Exercise instructions —
Render the records below as a Markdown table with the columns "Row" and "Text," giving each nonblank line its own numbered row. Leave the pictures out of the table.

(Chart understanding data)
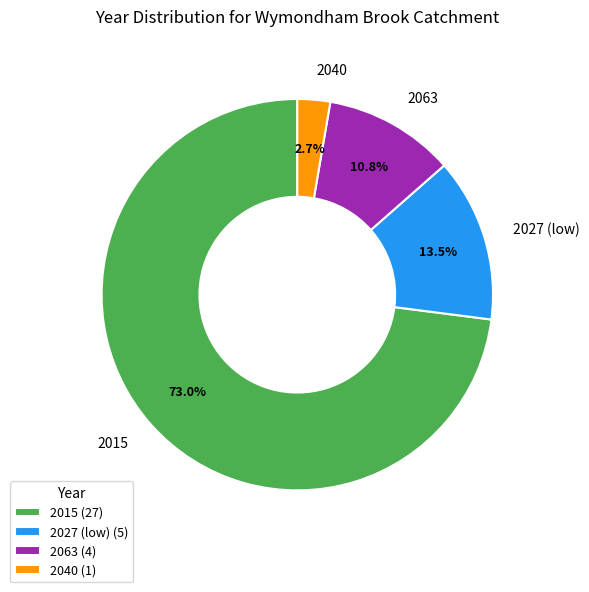

Which has a higher value, 2027 (low) or 2015?

2015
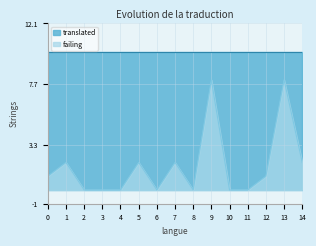

What is the maximum value shown in the chart?

10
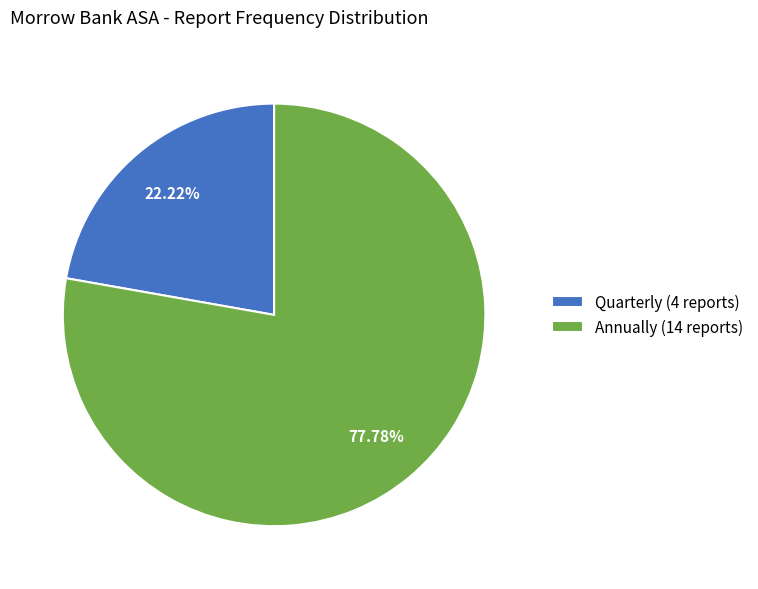

What is the smallest slice in the pie chart?

Quarterly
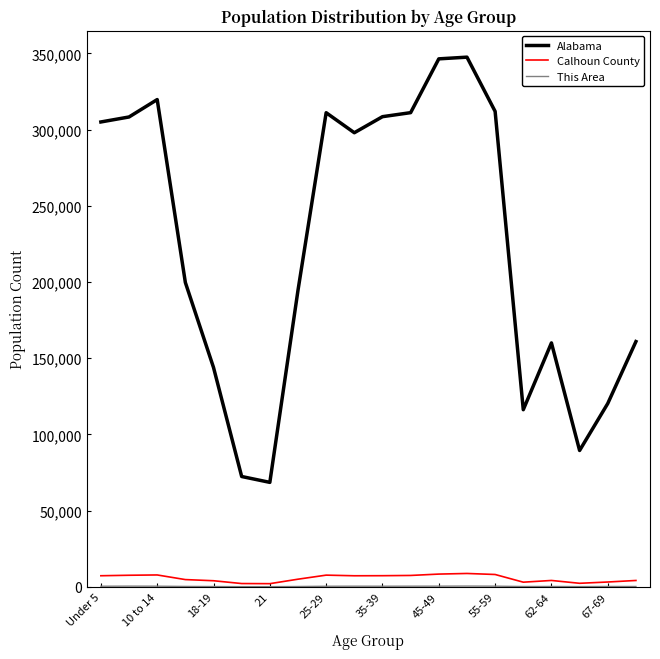

True or false: Alabama and Calhoun County cross at least once.

False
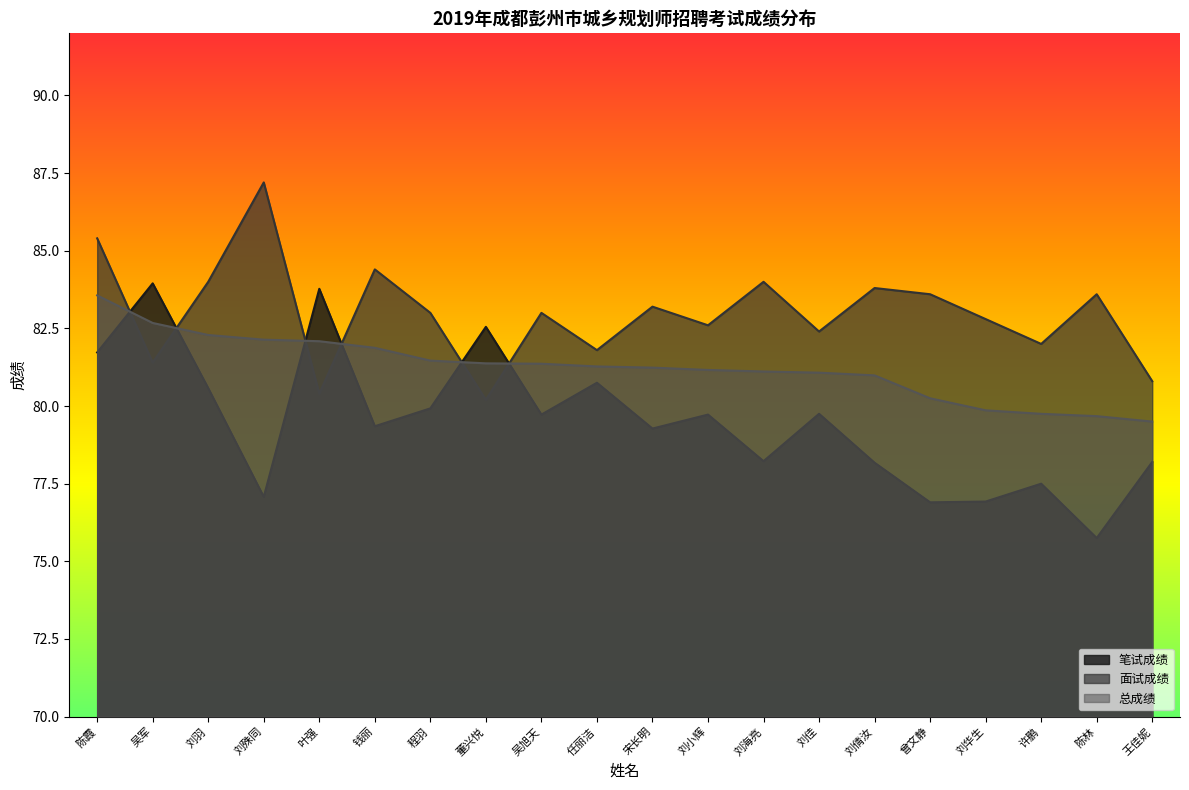

True or false: 面试成绩 has more than 2 interior local peaks.

True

Expected output —
| Row | Text |
|---|---|
| 1 | Which has a higher value, 2027 (low) or 2015? |
| 2 | 2015 |
| 3 | What is the maximum value shown in the chart? |
| 4 | 10 |
| 5 | What is the smallest slice in the pie chart? |
| 6 | Quarterly |
| 7 | True or false: Alabama and Calhoun County cross at least once. |
| 8 | False |
| 9 | True or false: 面试成绩 has more than 2 interior local peaks. |
| 10 | True |